- PROBLEM DESCRIPTION
Every line from the one with "wire sel_temp;" through the final line of the entries below should be returned exactly; leave out all other lines.

Text-based hardware design files:

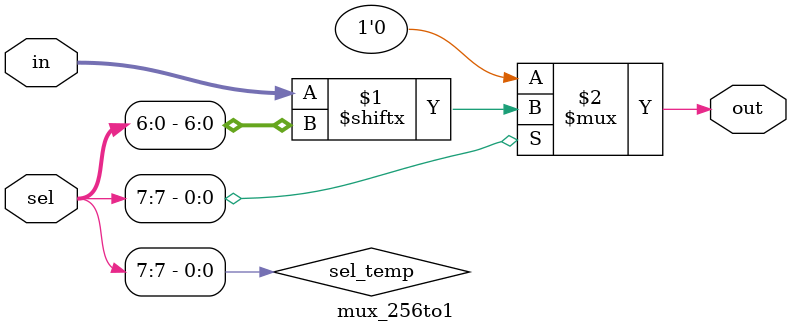
<source format=v>

module mux_256to1(
    input [255:0] in,
    input [7:0] sel,
    output out
);

wire sel_temp;

assign sel_temp = sel[7];
assign out = sel_temp ? in[sel[6:0]] : 1'b0;

endmodule
</source>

- ANSWER TO THIS EXERCISE
wire sel_temp;

assign sel_temp = sel[7];
assign out = sel_temp ? in[sel[6:0]] : 1'b0;

endmodule
</source>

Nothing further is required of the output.